Big dreams and a shed to match

Model train enthusiast Darryl Judkins.

Darryl Judkins is building to become president of his own private railroad in 18 months-to-two years.

It's not quite like the ones that helped pave the American west, but it will fire up a passion that's been smoldering for 30 or 40 years, and it will be big.

'One that's creating a lot of shed envy.” Shed envy?

Most model railway layouts would fit in a conventional bedroom, but Darryl's built a special stand-alone shed to house his model railway empire - 16 metres by 10 metres and 160 square metres all up. Add the mezzanine, and it's bigger than the average New Zealand house and stuck away on a large lifestyle block in Te Puna.

He doesn't like discussing money – 'Not for the paper, thank you,” says Darryl – but if you needed a ballpark figure, he reluctantly offers up $100,000. And that's just to house the project, not the project itself.

'It adds up”, reflects Darryl. 'I collected rolling stock for many years while I was working overseas. I would buy things online from time to time and have them shipped home.” This stock is all packaged up on shelves on the mezzanine floor.

With trains costing anything from $150 to $400, he's probably spent more than $30,000 on stock and bits and pieces and maybe another $10,000 on the layout itself. 'Tracks aren't cheap.” The point being, model train layouts can be as big and as expensive as you like.

But all this talk of money is a bit disagreeable to Darryl, a bit unsavory.

Anyhow, when this mechanical engineer came home from Africa a couple of years ago, he decided to build a 'decent” model railway. For ‘decent' read big. Very big.

And when this enormous, complex and inclusive project eventually consumes his 160 square metre shed, including his wife's 10 metre air rifle range, what does a man do?

'Well, a man runs a railway,” he says. And running a railway is much more complicated that just letting trains run round and round. That's what we, the uninitiated, don't understand.

First there's the planning and construction of the railway. Darryl's is being designed on a special computer programme. There's the construction, both mechanical and electrical, and then there's the scenery.

'Then I will have friends around, fellow eccentrics, and we will run the trains to a timetable.” And for the purist, that's the essence and the object of the whole exercise. To run a layout to a timetable, just like the real thing.

'If it's a big enough layout, and has enough different parts, a number of enthusiasts can operate their segment, whether it be passenger or freight trains, from one place to another,” he explains, 'to a timetable.”

So it's all about focus, logistics and control - a team of enthusiasts making an operating plan work. 'It's about trying to operate your own rail network, your own little paradise, your own little fiefdom.”

It was Darryl who used the word ‘eccentric'. 'It's not unusual behaviour, not obsessive,” he insists. 'Not totally eccentric, only partially eccentric.” He can see how others may see him. And he doesn't mind – as long as it all works positively for modelling and the Tauranga Model Railway Club, which operates out of the Fergusson Park Pavilion on Tilby Drive, Matua.

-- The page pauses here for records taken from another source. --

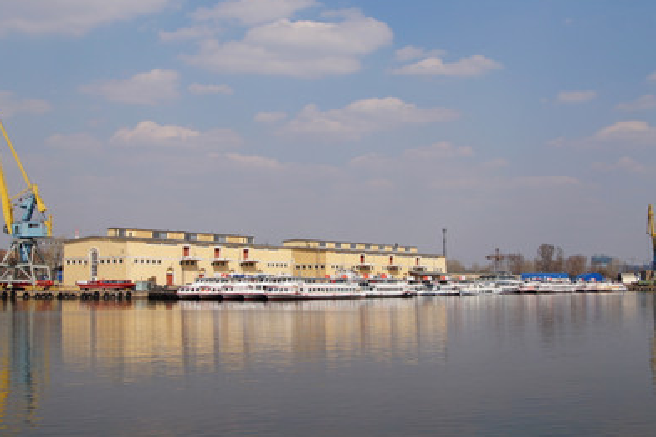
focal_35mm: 49
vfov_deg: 27.5
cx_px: 325
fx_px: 892
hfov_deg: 40.4
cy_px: 211
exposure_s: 1/250
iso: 100
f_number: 10
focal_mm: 20
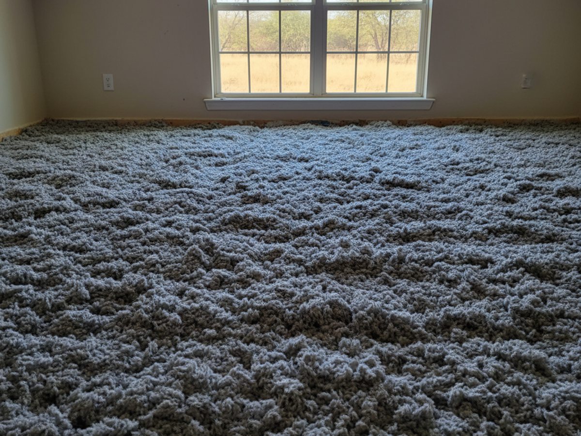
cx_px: 290
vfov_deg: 58.9
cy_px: 218
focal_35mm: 23
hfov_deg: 73.9
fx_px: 386
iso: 147
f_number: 1.8
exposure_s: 1/435
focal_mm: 6.4
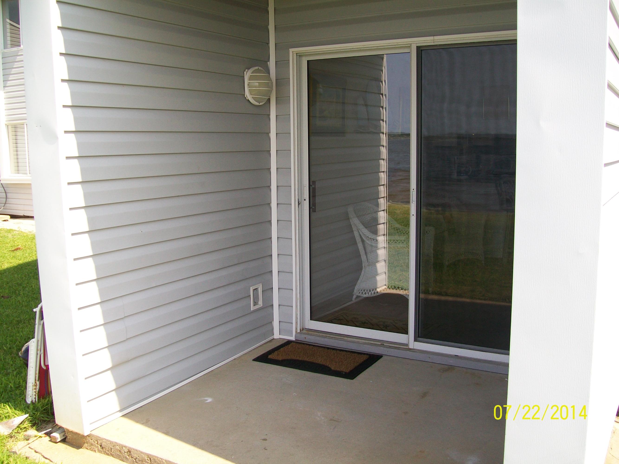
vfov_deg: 41.8
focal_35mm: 34
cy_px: 232
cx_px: 310
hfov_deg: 54.0
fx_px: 608
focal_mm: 6.1
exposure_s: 1/500
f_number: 2.7
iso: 64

He says people are very open about their interest in model railways. 'They don't go on diets or sing praises, although it is an acquired hobby if you like.”

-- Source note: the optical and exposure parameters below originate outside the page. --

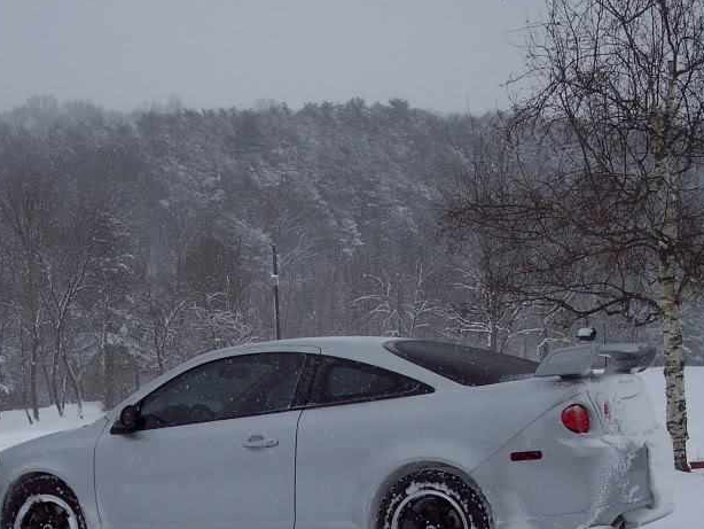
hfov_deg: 29.8
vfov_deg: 22.3
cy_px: 429
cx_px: 297
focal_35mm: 65
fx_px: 1322
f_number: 3.4
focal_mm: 8
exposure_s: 1/500
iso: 100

But some distinguished modelers do sing, if not praises. Rod Stewart is an unabashed modeler. He's even declared he'd rather be on the cover of a modeler's magazine than the cover of Rolling Stone.

That's another thing Darryl likes about modelling. It transcends status, money and fame. 'We have a geo-chemist in our club, and truck drivers.” It doesn't matter when there is a commonality such as modeling.

Some modelers do get obsessive. They're called 'rivet counters”. They will criticize anything that's not true to life. They will count the rivets on a loco to see if it matches the real thing. 'Rivet counters” will not be welcome at Darryl's.

No, Darryl was never a train spotter. Yes, he would visit heritage railways like Glenbrook or the Glen Afton line. And yes, he would take a look at the trains in Africa when he was there.

'What started it all?” he ponders. 'The power of steam I guess. Steam trains have a life.”

All that hissing, puffing and heaving clouds of steam and smoke. Machines that come alive. They take on anthropomorphic qualities – inanimate things taking on lifelike qualities. That's all part of the romance of steam.

Ask Darryl if he has a favourite train and it's nothing flash. It's a wee, chunky, unpretentious steam workhorse. That probably tells us something about the man.

It's interesting that Darryl's brother is alongside for this build. They developed their interests in modelling on opposite sides of the world and came together again in a very impressive shed in Te Puna. So when will the Judkins brother's railway empire be finished? 'Never – they are never finished,” is the answer.

Like the real thing, they are always evolving, changing and improving.

The Tauranga Model Railway Club meets every Thursday night at 7pm at Ferguson Park on Tilby Drive, Matua.